═══ Texto de leitura ═══
À Folha, Guimarães, que é membro do diretório nacional do PSDB, afirmou ter recebido a fala de Doria com surpresa e disse tratar-se de macartismo. "Desafio o governador João Doria a dizer nominalmente qual é a a resolução do PSDB que impede seus filiados a participarem de iniciativas cívicas de defesa da Constituição", disse.​
Já em relação aos acusados de corrupção, Doria afirmou que devem fazer sua defesa fora do PSDB.
"Se alguém fez coisa errada, que pague por isso, que tenha seu julgamento e o direito de defesa pleno. Nós não vamos condenar ninguém antes. Mas peça licença, tenha grandeza, se afaste. Faça sua defesa, se for isento, volte, será bem-vindo, sera aplaudido, será abraçado. Mas enquanto, neste processo, tenha dignidade e o respeito de fazer a sua defesa na plenitude, mas fora do PSDB", disse. 
fala de Doria por regras mais rígidas e menos condescendência do partido com atos de corrupção antecede a criação de um código de ética do PSDB, último ato de Geraldo Alckmin (PSDB) no comando da sigla. No dia 31, o ex-deputado federal Bruno Araújo, aliado de Doria, deve assumir a presidência da legenda. 
O documento, que pela primeira vez na história do PSDB definirá punições para filiados que cometerem irregularidades, será finalizado na próxima quinta (30) e será submetido à aprovação na convenção do dia seguinte. 
A última versão do texto, porém, diferentemente do que prega o discurso de Doria, não afasta imediatamente tucanos acusados de corrupção, como Aécio Neves (PSDB-MG), por exemplo.
O documento determina expulsão após condenação transitada em julgado. Aécio é réu sob acusação de corrupção e obstrução de Justiça por ter sido gravado pedindo R$ 2 milhões a Joesley Batista, da JBS. 
"O Bruno Araújo, ao assumir na próxima sexta-feira, ele sabe a responsabilidade que tem daqui pra frente. Nós não vamos mais jogar poeira e coisa suja embaixo do tapete. Vamos ter que ter a capacidade de julgar de forma correta, de forma isenta, e dar a oportunidade de todo peessedebista andar na rua de cabeça erguida", afirmou Doria. 
Falando sobre dissidentes, caso de Guimarães, o governador paulista parabenizou os dirigentes do PSDB da capital paulista, Fernando Alfredo, e do PSDB estadual, Marco Vinholi, por abrirem um processo no Conselho de Ética do partido para expulsá-lo.
═══ Seção de dados ═══
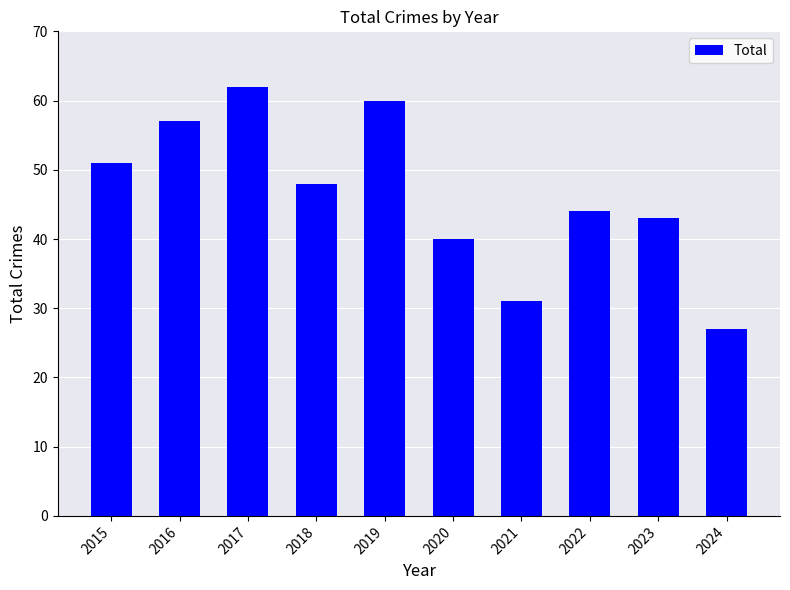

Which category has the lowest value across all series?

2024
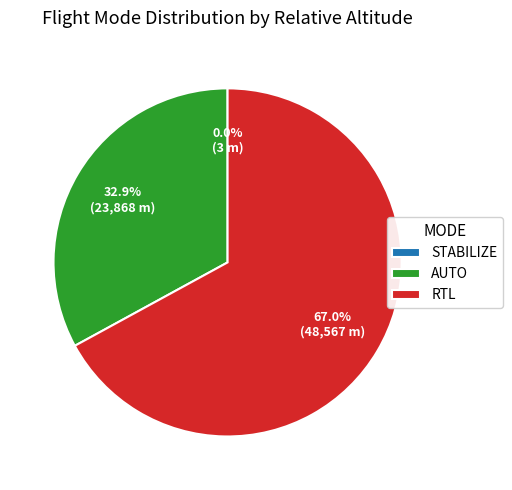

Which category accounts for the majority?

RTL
═══
═══ Seção de dados ═══
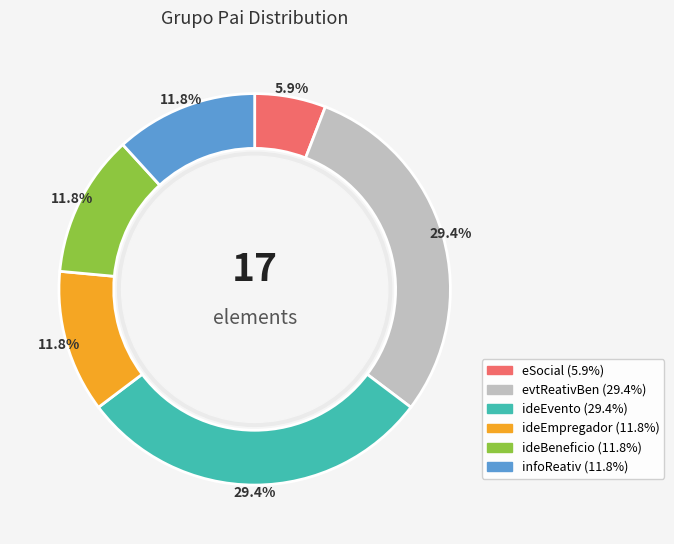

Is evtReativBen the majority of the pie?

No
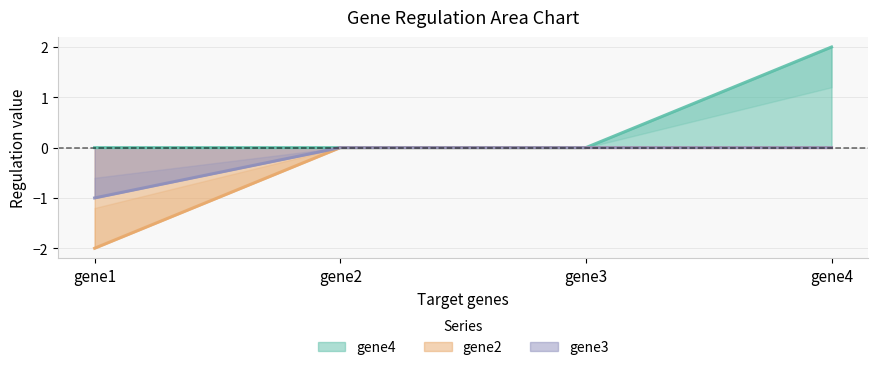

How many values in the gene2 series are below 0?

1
═══
_Lista de atividades_:
1 – Reproduza, da listagem, as linhas que começam na que contém "Which category has" e seguem até a que contém "Which category accounts for the majority?", incluindo as duas. Deixe as imagens de fora.
2 – Dê sequência ao texto sobre Doria e o PSDB a partir do ponto em que ele termina.
O texto sobre Doria e o PSDB e a listagem são materiais independentes entre si.

_Respostas das tarefas_:
1 –
Which category has the lowest value across all series?

2024

Which category accounts for the majority?

2 –
"Eu gostei, Fernandão, quando você e o Vinholi tiveram atitude corajosa e altiva. Esquerda pra Valer não tem mais espaço no PSDB. Nem extrema esquerda nem extrema direita. Saia e escolha seu partido. É justo."
Guimarães está à frente de um movimento suprapartidário de oposição ao presidente Jair Bolsonaro (PSL), que inclui políticos do PT. O "Direitos Já, Fórum pela Democracia" é também uma iniciativa do advogado petista Marco Aurélio Carvalho. ​
Nesta semana, ao falar das críticas que surgiram direcionadas aos tucanos que integram o movimento, Alckmin alfinetou Doria de forma velada. "É um momento de intolerância, mesmo no meu partido", afirmou. 
Em oposição à velha guarda tucana, Doria vem puxando o partido para o que considera o centro, sem tolerância com a esquerda. Enquanto Alckmin e outros fundadores do PSDB têm buscado resgatar a história do partido e seu vínculo com a social-democracia, o governador paulista fala em renovação.
Sem a presença de Alckmin, que foi um contrapeso ao discurso de Doria na convenção tucana paulista, por exemplo, o governador paulista subiu o tom no evento desta sexta. 
"[O filiado] só não vai ter direito, dentro do PSDB, de estabelecer uma linha diametralmente oposta àquela que todos que estão nessa mesa tem como princípio a partir de agora", disse Doria. 
Outros nomes do PSDB também participam do movimento, mas, segundo a direção do partido em São Paulo, somente Guimarães falou em nome do partido e não como pessoa física e, por isso, é alvo de de sanção. 
Guimarães contesta essa versão. "Em nenhum momento, eu ou quaisquer dos membros que participaram do encontro promovido pelo Direitos Já falaram em nome dos seus respectivos partidos", afirma. "O governador João Doria sequer é presidente do partido, mas age como se o partido fosse uma de suas empresas."
"É inacreditável que um partido cujos líderes tiveram protagonismo na construção da Constituição hoje esteja entregue a uma burocracia covarde e submissa ao poder da caneta, a ponto de agir de forma macartista e perseguir filiados que participam de um movimento cívico que tem por único propósito a defesa dos valores fundamentais da nossa Carta Magna", diz Guimarães.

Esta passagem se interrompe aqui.